Are you just talking about a caliper? They sell those everywhere. Napa, auto stores, harbor freight etc. I like the digital calipers the best. Quick and easy.
 
gage for power valves

I called my dealer and got the slack measurement for the end of cable.
It will be in thousands of an inch. ( looks like its just over 1 inch or so)
what I did was get a 1/2" wooden dowel, rough cut it to length, used a hack saw blade to cut a groove down the length of the dowel so the cable would lay in it. Then ground the end of the dowel down on bench grinder until I got the Exact length of cable clearance that Arctic Cat recommends using a sliding dial indicator. It cost me nothing to make but my time. You have to unhook the cables at the servo motor to check end play in cable, its easy to do. I just keep the dowel in my tool box for future use.
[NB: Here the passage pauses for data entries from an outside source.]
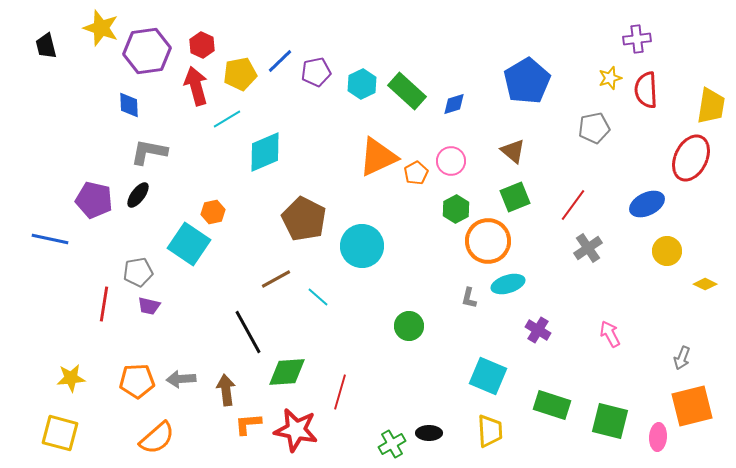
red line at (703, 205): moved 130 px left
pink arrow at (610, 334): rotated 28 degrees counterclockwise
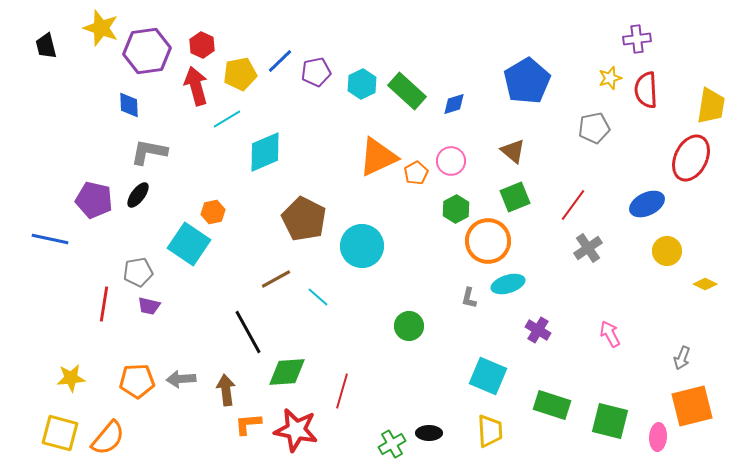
red line at (340, 392): moved 2 px right, 1 px up
orange semicircle at (157, 438): moved 49 px left; rotated 9 degrees counterclockwise
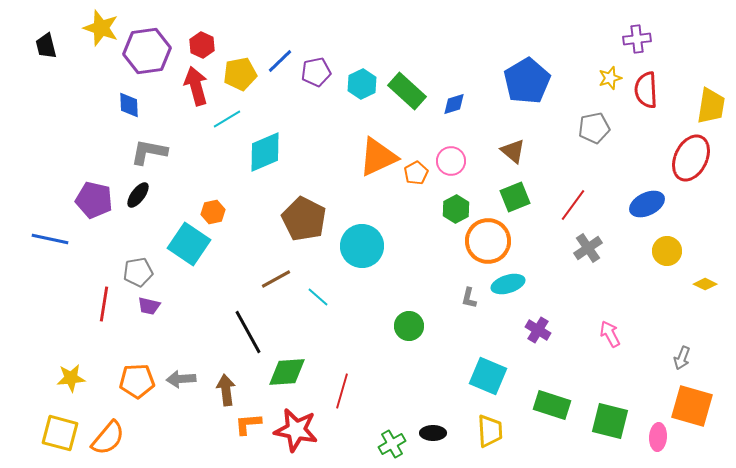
orange square at (692, 406): rotated 30 degrees clockwise
black ellipse at (429, 433): moved 4 px right
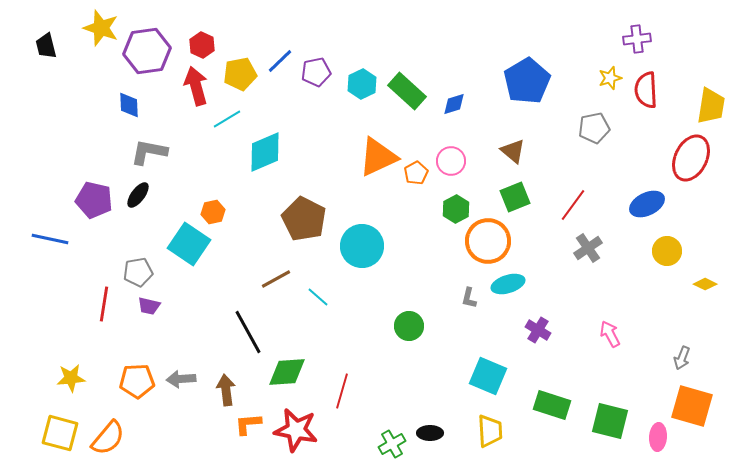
black ellipse at (433, 433): moved 3 px left
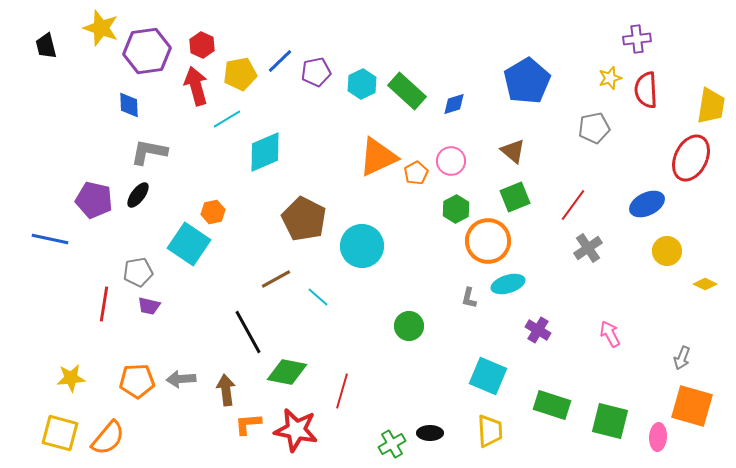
green diamond at (287, 372): rotated 15 degrees clockwise
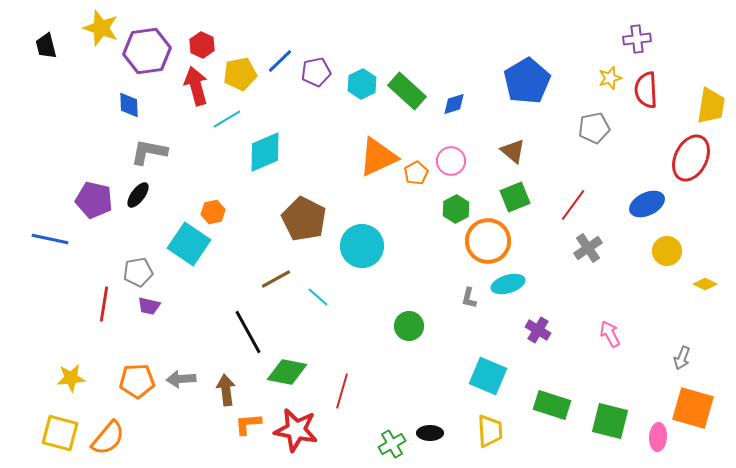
orange square at (692, 406): moved 1 px right, 2 px down
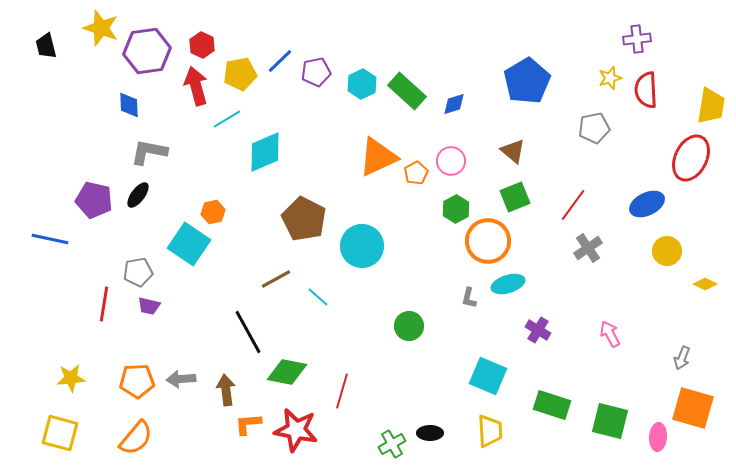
orange semicircle at (108, 438): moved 28 px right
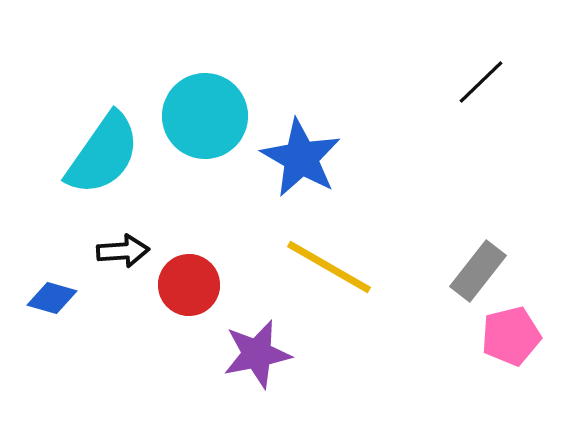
RickM
 
My 09 doing the same thing last weekend, 2-3 feet of new powder. 9000 feet. didnt think i was gonna make it sled rpm's started around 7800 and by the time i got the the top it was under 7000. need to figure it out
 
Montanasledder check your Rollers on the primary. Mine did that a few rides ago and I found a bad roller in my spider. Just caught it in time before it took out my weight.
 
Thank you all for the advice. sounds like i have a lot of work ahead of me. My sled has over 1400 miles on it. It has been doing this pretty much since i bought the sled though(October 2010 new). i will go through some of these checks and see if i find anything suspicious.
 
You don't want to run your track to loose, if it is to loose it just gets thrown around and looses momentum, so set it to spec.
 
Three things will primarily do that: Primary spring, primary rollers or secondary rollers. I had the same type of issue on my M1000...Rs would drop when it got hot. I put a blue/red SLP spring in primary (stiffer finish rate) and replaced the stock rollers with rock rollers in the secondary. you might go for a bit stiffer finish rate. I think a main culprit is the cruddy stock plastic rollers in that secondary. Some guys have also had luck with using the needle bearing in the secondary...cuts down on binding. Ultimate fix for RPMs all day? RKT secondary kit. Pulls Rs all day. http://www.youtube.com/watch?v=AkFZoeHTvpE
 
SLP springs are junk, unless they really changed some stuff lately, I prefer SW springs, there may be some others but slp's suck and have caused more problems then help
 
You are killing my buzz wyoboy. Have 1500 miles on the blue/red...still works great.
 
Polaris black-gray, 100-340 works great, I don't care what Wo-Boy says. He must get a com from SW.:face-icon-small-coo

That must be why I crushed a polaris black spring (100/340) in 3 rides to the point it wont shift right and I had to add a .90 shim to make it like it was new. By the way the Black is a 100/340, and I run a Black/Green 120//340 in my turbo and its already loosing its stiffness after a few rides. I have a SW spring with over 500miles and its lost very little of its spring.

So is this black grey spring a new spring or did you get told wrong. Or maybe you should just give info instead of making ASSumptions. O well, seem myself and many others do it once in a while too.